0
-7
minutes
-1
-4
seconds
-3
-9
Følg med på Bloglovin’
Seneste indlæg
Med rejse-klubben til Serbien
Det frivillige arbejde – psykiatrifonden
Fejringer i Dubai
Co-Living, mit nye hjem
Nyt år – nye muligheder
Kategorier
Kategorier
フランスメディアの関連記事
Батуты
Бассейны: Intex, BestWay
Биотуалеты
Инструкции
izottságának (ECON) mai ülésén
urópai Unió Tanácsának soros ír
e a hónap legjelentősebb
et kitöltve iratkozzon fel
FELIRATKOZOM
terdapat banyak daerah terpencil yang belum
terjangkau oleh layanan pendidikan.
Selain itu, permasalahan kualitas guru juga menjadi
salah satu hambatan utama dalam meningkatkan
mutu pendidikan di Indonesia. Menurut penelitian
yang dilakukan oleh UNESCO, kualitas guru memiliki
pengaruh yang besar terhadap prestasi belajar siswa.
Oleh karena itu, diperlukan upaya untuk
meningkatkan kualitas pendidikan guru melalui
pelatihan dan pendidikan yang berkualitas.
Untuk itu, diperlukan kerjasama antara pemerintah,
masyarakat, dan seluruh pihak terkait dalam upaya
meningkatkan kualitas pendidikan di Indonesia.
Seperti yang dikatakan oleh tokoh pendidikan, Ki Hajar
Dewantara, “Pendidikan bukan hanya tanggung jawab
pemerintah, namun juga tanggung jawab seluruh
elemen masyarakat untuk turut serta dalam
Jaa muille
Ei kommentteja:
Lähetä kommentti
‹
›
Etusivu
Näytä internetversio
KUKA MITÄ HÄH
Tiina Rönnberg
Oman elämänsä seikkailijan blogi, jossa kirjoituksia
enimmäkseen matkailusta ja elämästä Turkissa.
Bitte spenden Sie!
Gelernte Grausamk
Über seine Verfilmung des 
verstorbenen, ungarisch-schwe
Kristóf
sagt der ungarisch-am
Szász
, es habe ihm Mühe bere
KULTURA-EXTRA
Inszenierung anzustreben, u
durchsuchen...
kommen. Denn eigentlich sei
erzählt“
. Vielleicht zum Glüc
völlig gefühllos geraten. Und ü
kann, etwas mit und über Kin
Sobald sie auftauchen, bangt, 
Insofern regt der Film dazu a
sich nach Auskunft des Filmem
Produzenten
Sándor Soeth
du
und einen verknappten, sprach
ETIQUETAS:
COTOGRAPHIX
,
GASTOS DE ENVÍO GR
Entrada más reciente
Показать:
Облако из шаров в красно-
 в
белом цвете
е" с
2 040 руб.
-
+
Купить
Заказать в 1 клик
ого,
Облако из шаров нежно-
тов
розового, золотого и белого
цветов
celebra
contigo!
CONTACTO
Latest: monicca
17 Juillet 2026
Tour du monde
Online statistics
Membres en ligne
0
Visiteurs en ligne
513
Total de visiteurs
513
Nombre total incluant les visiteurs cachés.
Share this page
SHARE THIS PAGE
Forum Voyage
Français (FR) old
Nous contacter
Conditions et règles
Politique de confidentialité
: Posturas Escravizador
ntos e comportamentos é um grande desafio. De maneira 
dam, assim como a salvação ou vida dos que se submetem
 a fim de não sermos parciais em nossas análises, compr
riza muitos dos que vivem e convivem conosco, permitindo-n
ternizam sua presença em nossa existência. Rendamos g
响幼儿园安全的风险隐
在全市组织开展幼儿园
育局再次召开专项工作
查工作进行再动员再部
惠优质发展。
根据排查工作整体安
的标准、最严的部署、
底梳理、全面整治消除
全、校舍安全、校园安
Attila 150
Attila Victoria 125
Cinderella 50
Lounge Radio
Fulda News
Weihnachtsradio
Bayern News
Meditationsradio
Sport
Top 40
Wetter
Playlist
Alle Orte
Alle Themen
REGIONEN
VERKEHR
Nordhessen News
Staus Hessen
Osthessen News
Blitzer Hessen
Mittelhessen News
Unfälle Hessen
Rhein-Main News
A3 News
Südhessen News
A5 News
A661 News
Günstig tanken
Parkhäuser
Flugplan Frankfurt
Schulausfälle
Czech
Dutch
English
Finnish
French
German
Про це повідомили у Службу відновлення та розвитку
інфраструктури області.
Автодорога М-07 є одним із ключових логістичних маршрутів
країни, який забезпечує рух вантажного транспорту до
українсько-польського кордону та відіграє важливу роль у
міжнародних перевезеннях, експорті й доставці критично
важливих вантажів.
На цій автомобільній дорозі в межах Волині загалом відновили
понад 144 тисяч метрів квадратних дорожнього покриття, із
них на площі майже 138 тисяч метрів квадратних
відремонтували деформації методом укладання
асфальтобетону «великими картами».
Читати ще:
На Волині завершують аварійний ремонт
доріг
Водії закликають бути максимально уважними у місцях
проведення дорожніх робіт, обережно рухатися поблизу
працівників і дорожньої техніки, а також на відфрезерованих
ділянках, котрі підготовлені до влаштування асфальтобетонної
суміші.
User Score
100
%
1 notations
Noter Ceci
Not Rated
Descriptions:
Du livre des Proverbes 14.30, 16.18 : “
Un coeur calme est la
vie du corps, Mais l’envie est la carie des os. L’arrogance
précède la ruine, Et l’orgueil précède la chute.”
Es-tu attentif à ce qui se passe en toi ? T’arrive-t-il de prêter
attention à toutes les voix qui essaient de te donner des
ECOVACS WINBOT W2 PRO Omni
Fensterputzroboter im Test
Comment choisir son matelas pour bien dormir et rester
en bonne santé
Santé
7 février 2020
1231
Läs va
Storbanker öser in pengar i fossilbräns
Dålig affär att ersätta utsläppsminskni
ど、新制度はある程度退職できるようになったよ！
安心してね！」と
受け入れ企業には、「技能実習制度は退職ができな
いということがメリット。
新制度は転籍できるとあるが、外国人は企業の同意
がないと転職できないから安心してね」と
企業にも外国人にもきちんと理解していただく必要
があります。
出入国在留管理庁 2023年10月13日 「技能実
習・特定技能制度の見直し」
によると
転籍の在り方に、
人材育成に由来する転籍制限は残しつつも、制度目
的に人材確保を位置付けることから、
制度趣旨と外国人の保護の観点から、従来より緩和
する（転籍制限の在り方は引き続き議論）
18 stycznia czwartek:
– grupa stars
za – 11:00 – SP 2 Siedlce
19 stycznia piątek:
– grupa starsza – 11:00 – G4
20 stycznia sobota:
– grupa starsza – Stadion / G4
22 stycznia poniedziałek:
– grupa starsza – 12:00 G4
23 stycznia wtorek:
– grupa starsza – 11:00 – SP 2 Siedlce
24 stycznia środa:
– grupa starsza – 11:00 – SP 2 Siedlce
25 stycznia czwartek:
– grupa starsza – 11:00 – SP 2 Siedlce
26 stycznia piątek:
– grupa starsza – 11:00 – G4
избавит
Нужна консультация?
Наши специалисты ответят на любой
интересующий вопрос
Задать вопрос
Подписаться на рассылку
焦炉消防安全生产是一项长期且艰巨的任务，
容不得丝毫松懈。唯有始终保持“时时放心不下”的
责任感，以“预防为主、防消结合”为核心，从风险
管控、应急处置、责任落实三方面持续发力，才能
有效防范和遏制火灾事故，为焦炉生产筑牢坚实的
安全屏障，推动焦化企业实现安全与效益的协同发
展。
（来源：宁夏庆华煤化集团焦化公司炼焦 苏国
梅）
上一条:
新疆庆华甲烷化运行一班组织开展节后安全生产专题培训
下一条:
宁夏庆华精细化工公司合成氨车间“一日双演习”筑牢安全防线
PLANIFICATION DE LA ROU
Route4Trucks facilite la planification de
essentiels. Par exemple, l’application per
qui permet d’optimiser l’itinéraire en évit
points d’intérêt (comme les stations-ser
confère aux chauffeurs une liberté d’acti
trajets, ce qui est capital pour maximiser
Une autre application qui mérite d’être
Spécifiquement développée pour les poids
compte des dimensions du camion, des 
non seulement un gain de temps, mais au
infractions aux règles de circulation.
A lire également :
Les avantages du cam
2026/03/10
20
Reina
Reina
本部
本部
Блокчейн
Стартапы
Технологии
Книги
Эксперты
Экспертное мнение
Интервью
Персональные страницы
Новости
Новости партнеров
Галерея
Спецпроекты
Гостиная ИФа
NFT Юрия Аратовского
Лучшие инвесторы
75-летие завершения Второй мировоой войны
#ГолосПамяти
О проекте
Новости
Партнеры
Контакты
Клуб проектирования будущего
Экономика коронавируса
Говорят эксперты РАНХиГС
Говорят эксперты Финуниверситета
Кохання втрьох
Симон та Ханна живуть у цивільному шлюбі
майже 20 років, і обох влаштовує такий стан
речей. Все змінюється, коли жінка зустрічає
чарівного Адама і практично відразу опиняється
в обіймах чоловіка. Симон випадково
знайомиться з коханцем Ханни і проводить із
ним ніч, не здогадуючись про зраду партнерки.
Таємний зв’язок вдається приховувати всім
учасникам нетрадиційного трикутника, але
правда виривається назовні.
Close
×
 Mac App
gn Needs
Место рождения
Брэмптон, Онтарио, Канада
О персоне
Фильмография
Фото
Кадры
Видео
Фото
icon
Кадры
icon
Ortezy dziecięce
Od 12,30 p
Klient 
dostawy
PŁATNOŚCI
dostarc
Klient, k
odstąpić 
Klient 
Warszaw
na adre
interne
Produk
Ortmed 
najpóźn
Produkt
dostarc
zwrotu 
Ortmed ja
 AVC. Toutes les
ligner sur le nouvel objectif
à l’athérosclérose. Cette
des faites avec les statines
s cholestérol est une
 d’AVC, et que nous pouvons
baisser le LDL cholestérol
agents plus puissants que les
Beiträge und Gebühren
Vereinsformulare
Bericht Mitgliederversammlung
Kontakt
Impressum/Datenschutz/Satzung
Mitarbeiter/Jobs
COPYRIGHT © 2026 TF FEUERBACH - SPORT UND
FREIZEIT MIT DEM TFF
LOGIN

------

REQUIREMENT:
Format everything from the start of the records down to the line containing "e a hónap legjelentősebb", with both ends included, as a numbered list that leaves out blank lines.

EXERCISE SOLUTION:
1. 0
2. -7
3. minutes
4. -1
5. -4
6. seconds
7. -3
8. -9
9. Følg med på Bloglovin’
10. Seneste indlæg
11. Med rejse-klubben til Serbien
12. Det frivillige arbejde – psykiatrifonden
13. Fejringer i Dubai
14. Co-Living, mit nye hjem
15. Nyt år – nye muligheder
16. Kategorier
17. Kategorier
18. フランスメディアの関連記事
19. Батуты
20. Бассейны: Intex, BestWay
21. Биотуалеты
22. Инструкции
23. izottságának (ECON) mai ülésén
24. urópai Unió Tanácsának soros ír
25. e a hónap legjelentősebb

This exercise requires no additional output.